Cosa le fa pensare che le fonti rinnovabili - a gestione diffusa - possano arrivare a sostituirle? Per le élite significa rinunciare al potere.
«I modelli che ho indicato nel libro, possiamo vederli all’opera oggi. Questa guerra Russia-Ucraina è così centrata sull’energia che l’energia stessa diventa un’arma di guerra da entrambe le parti. Se avessimo rinnovabili su larga scala, il gas russo conterebbe poco, ma questo varrebbe anche per il gas Usa. E non dimentichiamo che esiste il petrodollaro ( il sistema per cui il petrolio è pagato in dollari, ndr): Saddam è stato uno dei primi a iniziare a non commerciare in dollari, e guardi com’è finito. Il Venezuela di Chavez anche, ed è morto per un misterioso tumore. Russia e Cina che si scambiano combustibili fossili non sul dollaro diventano una minaccia per la sua egemonia».
Lei scrive che nei Paesi ricchi si pensa che la crisi climatica sia una preoccupazione tecnica con effetti economici, mentre in quelli poveri è un problema di disuguaglianza e giustizia.
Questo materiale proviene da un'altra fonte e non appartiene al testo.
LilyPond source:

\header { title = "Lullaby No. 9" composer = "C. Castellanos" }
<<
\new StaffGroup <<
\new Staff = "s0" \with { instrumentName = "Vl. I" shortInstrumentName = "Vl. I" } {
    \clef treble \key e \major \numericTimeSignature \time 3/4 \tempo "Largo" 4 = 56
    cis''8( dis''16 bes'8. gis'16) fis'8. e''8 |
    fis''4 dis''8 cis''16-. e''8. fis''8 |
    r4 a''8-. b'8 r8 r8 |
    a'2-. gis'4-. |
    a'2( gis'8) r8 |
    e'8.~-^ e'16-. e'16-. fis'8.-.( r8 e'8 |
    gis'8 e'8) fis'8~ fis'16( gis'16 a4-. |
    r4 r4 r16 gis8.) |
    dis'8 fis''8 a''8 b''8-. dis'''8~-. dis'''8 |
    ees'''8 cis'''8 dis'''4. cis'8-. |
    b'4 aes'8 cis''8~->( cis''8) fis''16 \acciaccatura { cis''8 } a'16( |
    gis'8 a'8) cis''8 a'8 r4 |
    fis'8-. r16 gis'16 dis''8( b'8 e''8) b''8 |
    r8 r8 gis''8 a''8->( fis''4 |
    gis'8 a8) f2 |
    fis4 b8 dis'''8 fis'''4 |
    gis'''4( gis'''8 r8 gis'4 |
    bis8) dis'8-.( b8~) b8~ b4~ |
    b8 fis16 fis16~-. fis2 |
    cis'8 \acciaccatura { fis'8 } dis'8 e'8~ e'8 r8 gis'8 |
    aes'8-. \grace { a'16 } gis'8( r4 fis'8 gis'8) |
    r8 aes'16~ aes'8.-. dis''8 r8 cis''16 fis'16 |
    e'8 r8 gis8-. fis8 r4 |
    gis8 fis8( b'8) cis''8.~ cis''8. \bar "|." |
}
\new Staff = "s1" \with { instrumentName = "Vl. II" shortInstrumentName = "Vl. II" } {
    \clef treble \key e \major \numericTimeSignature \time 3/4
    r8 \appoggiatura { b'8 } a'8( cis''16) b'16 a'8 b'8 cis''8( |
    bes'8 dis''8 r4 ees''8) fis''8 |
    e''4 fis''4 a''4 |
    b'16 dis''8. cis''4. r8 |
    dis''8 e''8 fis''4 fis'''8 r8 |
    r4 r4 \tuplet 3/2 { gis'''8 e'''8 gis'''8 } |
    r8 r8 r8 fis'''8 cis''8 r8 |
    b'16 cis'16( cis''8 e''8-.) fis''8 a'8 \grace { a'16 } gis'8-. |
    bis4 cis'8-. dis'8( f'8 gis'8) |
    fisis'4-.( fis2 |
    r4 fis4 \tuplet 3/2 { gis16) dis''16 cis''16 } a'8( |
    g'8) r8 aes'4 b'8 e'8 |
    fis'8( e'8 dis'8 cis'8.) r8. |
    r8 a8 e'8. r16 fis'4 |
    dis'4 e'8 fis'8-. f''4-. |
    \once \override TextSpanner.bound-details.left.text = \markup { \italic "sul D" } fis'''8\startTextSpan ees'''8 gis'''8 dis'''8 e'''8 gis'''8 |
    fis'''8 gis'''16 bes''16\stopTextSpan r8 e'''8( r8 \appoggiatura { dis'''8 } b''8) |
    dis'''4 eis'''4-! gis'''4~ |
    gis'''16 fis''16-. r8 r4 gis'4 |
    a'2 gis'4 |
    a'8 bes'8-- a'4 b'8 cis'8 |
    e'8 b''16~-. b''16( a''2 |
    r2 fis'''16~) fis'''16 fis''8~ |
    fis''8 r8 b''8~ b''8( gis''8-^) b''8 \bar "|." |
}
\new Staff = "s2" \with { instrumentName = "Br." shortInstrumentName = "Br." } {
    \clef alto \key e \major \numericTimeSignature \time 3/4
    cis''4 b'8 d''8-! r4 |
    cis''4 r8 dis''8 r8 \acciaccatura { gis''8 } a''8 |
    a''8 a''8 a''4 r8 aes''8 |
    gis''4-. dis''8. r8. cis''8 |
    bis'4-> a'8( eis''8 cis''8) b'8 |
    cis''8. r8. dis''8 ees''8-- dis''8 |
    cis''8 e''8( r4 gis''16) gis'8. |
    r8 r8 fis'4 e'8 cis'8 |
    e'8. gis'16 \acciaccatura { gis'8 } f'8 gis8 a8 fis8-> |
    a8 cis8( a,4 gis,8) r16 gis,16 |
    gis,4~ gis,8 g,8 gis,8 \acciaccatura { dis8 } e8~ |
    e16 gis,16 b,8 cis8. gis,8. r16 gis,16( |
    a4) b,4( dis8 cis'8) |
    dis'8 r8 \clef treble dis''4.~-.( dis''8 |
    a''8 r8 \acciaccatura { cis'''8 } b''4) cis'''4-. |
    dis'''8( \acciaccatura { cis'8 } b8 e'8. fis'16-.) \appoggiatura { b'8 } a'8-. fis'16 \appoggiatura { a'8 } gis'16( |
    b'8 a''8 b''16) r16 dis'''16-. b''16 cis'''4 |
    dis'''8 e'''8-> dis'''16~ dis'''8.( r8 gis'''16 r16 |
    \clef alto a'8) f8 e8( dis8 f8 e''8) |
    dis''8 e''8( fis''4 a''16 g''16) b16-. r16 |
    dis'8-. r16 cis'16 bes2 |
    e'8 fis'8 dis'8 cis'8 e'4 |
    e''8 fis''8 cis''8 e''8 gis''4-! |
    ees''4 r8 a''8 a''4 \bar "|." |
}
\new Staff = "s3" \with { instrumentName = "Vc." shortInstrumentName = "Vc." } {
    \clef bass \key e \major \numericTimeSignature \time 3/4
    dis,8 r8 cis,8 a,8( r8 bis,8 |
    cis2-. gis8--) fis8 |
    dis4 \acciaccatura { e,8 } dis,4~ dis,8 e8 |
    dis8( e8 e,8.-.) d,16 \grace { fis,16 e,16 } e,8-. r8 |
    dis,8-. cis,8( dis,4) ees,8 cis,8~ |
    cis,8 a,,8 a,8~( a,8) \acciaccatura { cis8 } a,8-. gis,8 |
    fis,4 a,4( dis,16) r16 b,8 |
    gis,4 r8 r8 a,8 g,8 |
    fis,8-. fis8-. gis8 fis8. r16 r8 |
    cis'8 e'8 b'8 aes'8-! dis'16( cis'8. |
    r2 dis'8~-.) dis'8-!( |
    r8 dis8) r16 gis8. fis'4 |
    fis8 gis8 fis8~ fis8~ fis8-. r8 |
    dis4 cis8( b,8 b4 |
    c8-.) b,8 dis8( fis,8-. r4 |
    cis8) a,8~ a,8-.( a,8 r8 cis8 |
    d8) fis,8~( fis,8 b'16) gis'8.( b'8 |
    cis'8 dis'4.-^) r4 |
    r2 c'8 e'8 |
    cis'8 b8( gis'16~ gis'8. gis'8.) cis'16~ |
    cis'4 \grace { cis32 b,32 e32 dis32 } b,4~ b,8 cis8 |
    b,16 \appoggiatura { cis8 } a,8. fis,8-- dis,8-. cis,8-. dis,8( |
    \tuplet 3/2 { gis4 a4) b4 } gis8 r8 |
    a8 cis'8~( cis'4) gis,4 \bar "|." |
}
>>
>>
«Se chiede a chiunque in Occidente qual è la posta in gioco con il clima tutti risponderanno che si tratta di ridurre l’impronta di carbonio. Di soluzioni tecniche. Nel Sud globale, se dite a qualcuno cosa pensa di fare al riguardo? La risposta sarà sempre: “Perché dovrei far qualcosa? La nostra impronta pro-capite è ancora piccola rispetto a quella dell’Occidente! Tocca a loro agire. Sono diventati ricchi quando eravamo poveri, a nostre spese. La percezione è di profonda ingiustizia».
Quindi, come se ne esce? Come si può arrivare alla decarbonizzazione necessaria al pianeta?
«C’è solo un modo: che l’Occidente riduca le emissioni cambiando stile di vita. Fino a quando ciò non accadrà qui, non accadrà da nessun’altra parte. È la cruda realtà».
Lo ritiene davvero possibile?
«L’abbiamo visto in Cina, con l’enorme calo della domanda dei consumatori. Lì, come in India, la gente ancora ricorda com’è vivere in modo più frugale. Toccherà agli occidentali imparare a farlo».